Luna menatap kalung liontin pemberian Darrel, gadis itu tak henti tersenyum karena perlakuan lelaki itu malam tadi.
Dilepasnya kalung itu dan cincin yang ada di jarinya, Luna memasukkan cincin itu sebagai gantungan tambahan, Luna tak ingin gossip menyebar dan menimbulkan berita tidak enak.
Gadis itu kembali memakai kalung itu dan menatap wajahnya di kaca. Meneliti bagian wajahnya yang sekiranya menjadi pusat perhatian Darrel.
Namun Luna tidak melihat sesuatu yang berbeda, Luna hanya melihat dua mata, dua telinga, satu hidung dan satu mulut. Lantas apa yang membuat Darrel begitu menyukainya?
" Nona, tuan Muda Darrel sudah menunggu di depan, " ujar seseorang dari balik pintu kamar Luna.
" Oke, sebentar lagi," ujar Luna sambil mengambil pelembab dan bedak bayinya, Luna melihat sekumpulan Liptin yang berjejer rapi dengan berbagai warna.

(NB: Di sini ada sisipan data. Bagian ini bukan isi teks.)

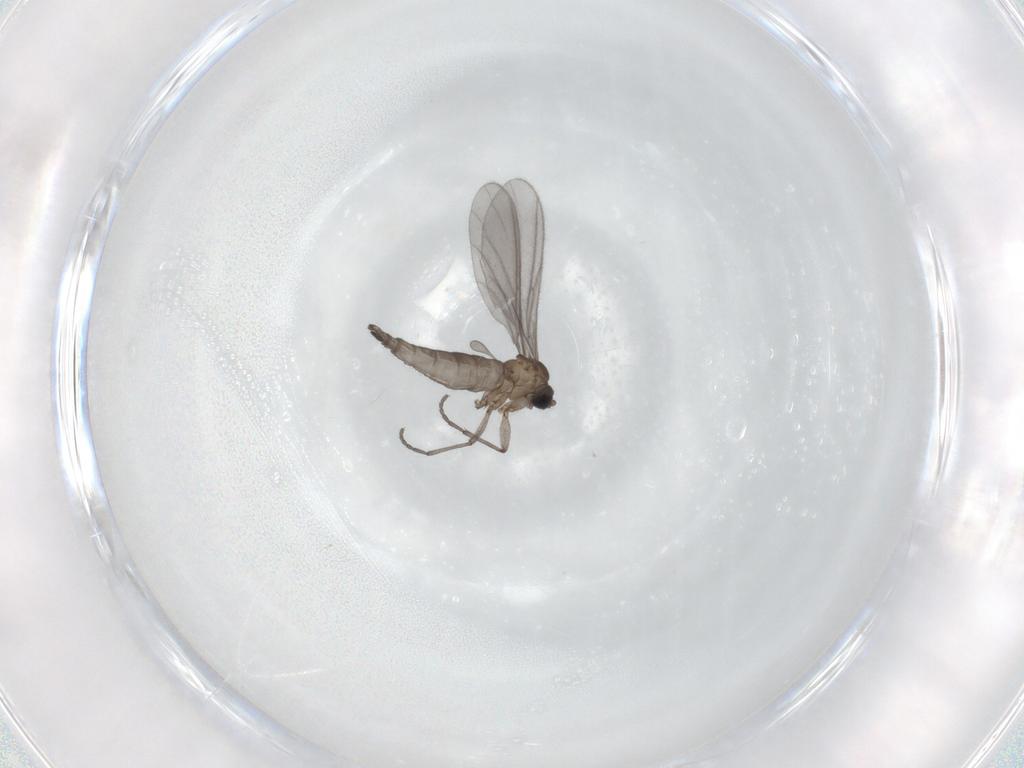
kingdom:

" Sekali kali pakai gakpapa kalik ya?" tanya Luna pada bayangannya di kaca, gadis itu mencoba menjadi lebih cantik agar Darrel semakin menyukainya dan tidak malu bila harus berjalan bersamanya.
Luna mulai mengoleskan liptin berwarna softpink yang nyaris sama dengan warna bibirnya, setidaknya warna bibir Luna terlihat lebih hidup dari biasanya.
Saat dirasa siap, gadis itu segera keluar dari kamarnya setelah mengambil tas yang tergeletak di meja.
Luna berjalan menghampiri Darrel yang duduk di sofa, pria itu tampak sibuk memainkan bunga yang ada di vas.
" kok lama banget?" tanya Darrel heran sambil meneliti Luna dari atas sampai bawah.
" Ck, jadi gak pingin sekolah kan gue," ujar Darrel pelan sambil membuang mukanya.
" Luna dengar loh kak, hahaha," ujar Luna sambil tertawa geli melihat ekspresi Darrel.
" Udah makan?" tanya Darrel mengalihkan pembicaraan. Luna sendiri hanya menggeleng sebagai jawaban.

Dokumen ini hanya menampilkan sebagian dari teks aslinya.